Einiges fiel auf der diesjährigen Buchmesse in Frankfurt auf. Die vermutlich größte Veränderung zum Vorjahr: Zwei Hallen weniger als zum Vorjahr. Dennoch zählt die Frankfurter Buchmesse mit 7000 Ausstellern zur größten Buchmesse der Welt.

Die zweite wichtige Veränderung: Die Repressionen in der Türkei gegenüber der Presse-und Meinungsfreiheit machten sich auch auf der Buchmesse bemerkbar. Lediglich 12 Verlage aus der Türkei nahmen an der Messe teil. Der Grund: Massive Unterdrückung und Repressionen, die gegenüber Kritikern und nichtregierungsnahen Medien geführt wird. 107 Journalisten befinden sich in Gefängnissen, etliche Verlage, Zeitungen und Fernsehsender wurden bereits geschlossen oder mit Geldstrafen mundtot gemacht. Dies führte dazu, dass sich viele Verlage und Medien nicht mehr trauen, Kritik auszuüben. Das veranlasste die Organisatoren der Buchmesse dazu, das Thema Presse- und Meinungsfreiheit in der Eröffnung zu thematisieren.
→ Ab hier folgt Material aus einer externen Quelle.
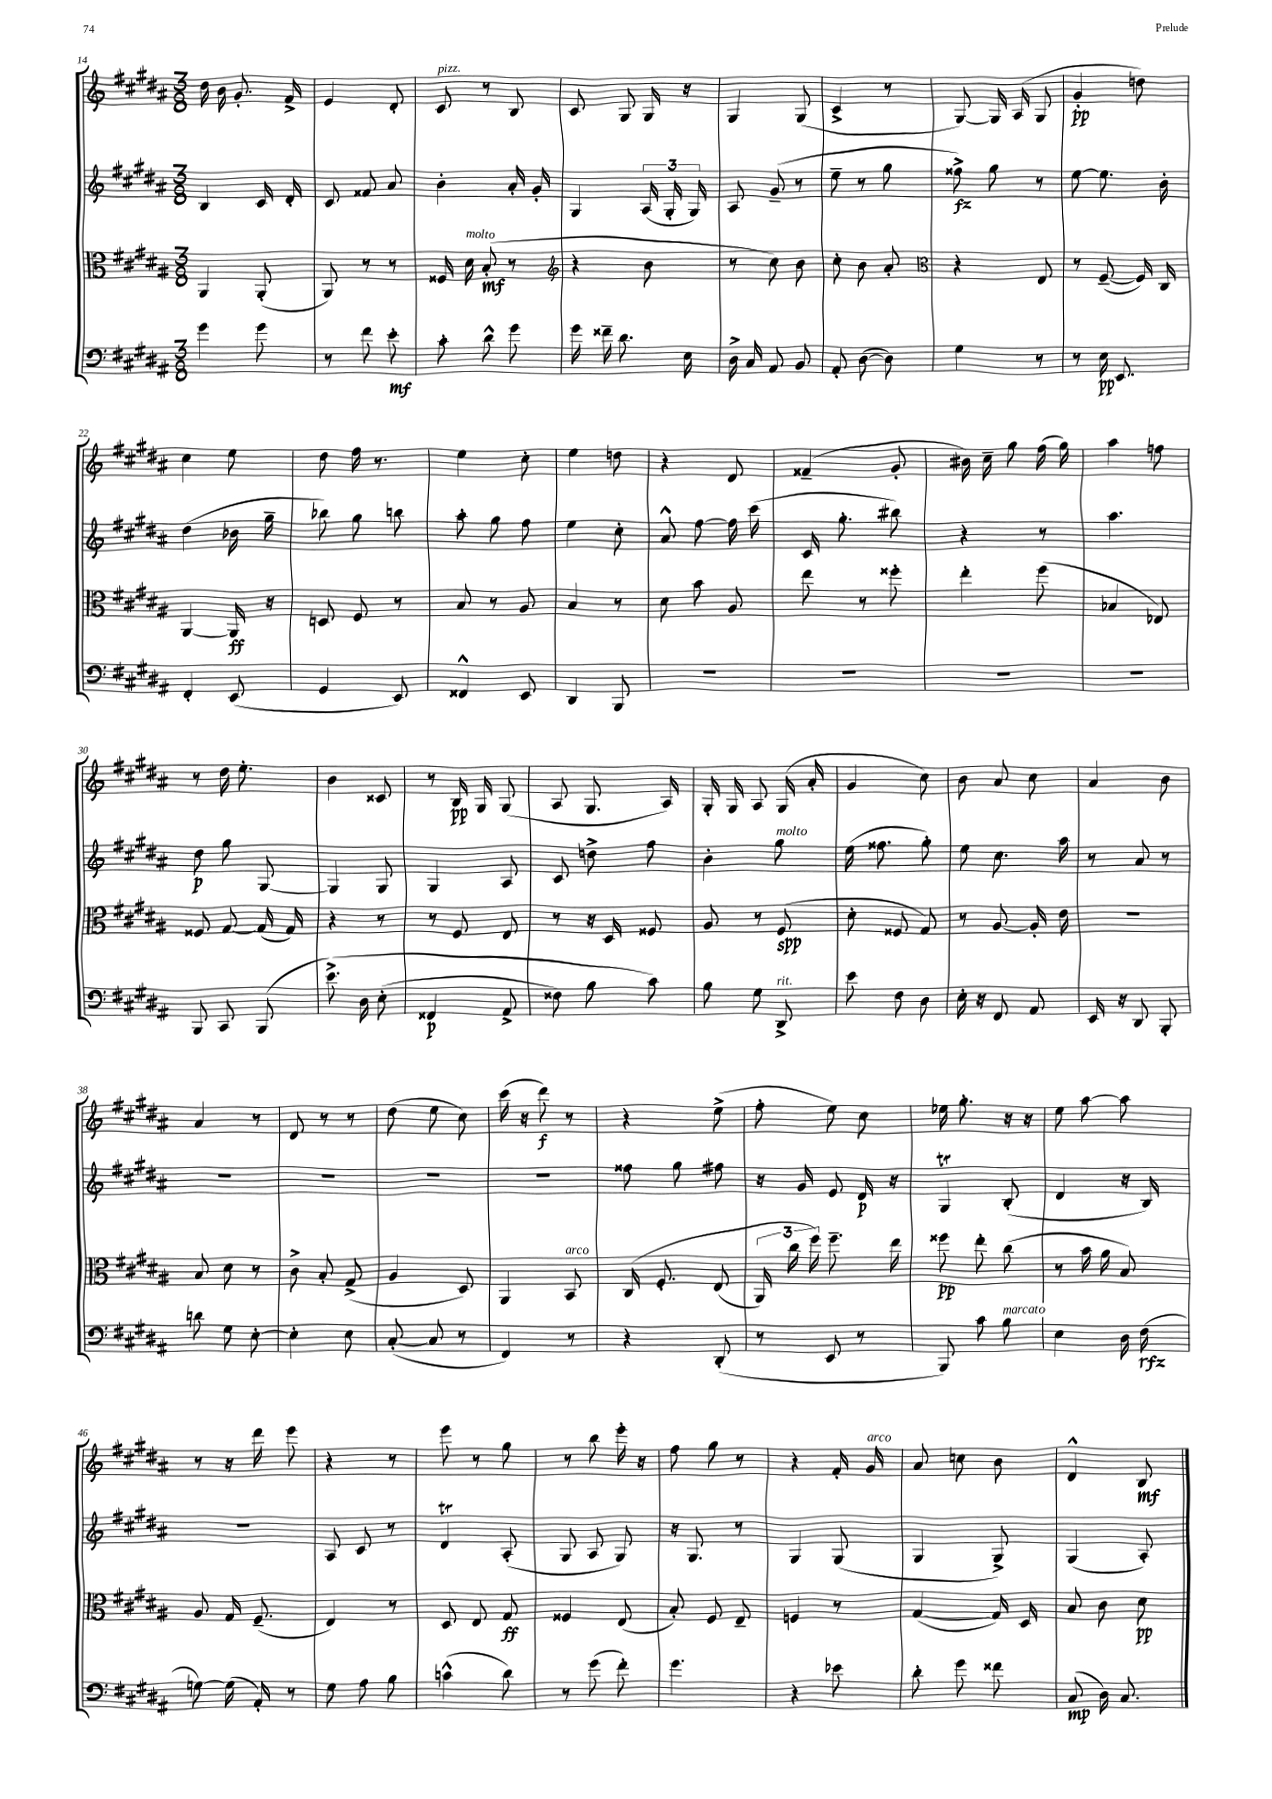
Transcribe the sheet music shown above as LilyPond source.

So wurde die Grußbotschaft der türkischen Autorin Asli Erdogan, die seit mehr als 70 Tagen in Istanbul im Gefängnis sitzt, verlesen.

Proteste im Umfeld der Messe

Um auf die derzeitige Lage in der Türkei aufmerksam zu machen, rief die DIDF zu einem Protestmarsch vor und in der Messe auf. Mit Plakaten mit den Symbolen der kürzlich geschlossenen Fernsehsender und Bildern von inhaftierten Journalisten, Reportern und Autoren, die derzeit im Gefängnis oder in U-Haft sitzen, liefen Demonstranten durch die Büchermesse. Viele Messeteilnehmer zeigten großes Interesse an der Aktion und zeigten positive Reaktionen. Viele applaudierten, sprachen unterstützende Worte und machten Platz, damit die Protestierenden ihren Marsch ohne besondere Vorfälle zu Ende bringen konnten.

Auch war der Besuch der Journalisten Deniz Yücel, Türkeikorrespondent der Tageszeitung „Die Welt“ und Can Dündar, ehemaliger Chefredakteur der türkischen Zeitung „Cumhuriyet“, ein großes Thema, genauso die Buchvorstellung „Der Fall Erdogan – Wie uns Merkel an einen Autokraten verkauft“ der Linken-Abgeordneten Sevim Dagdelen.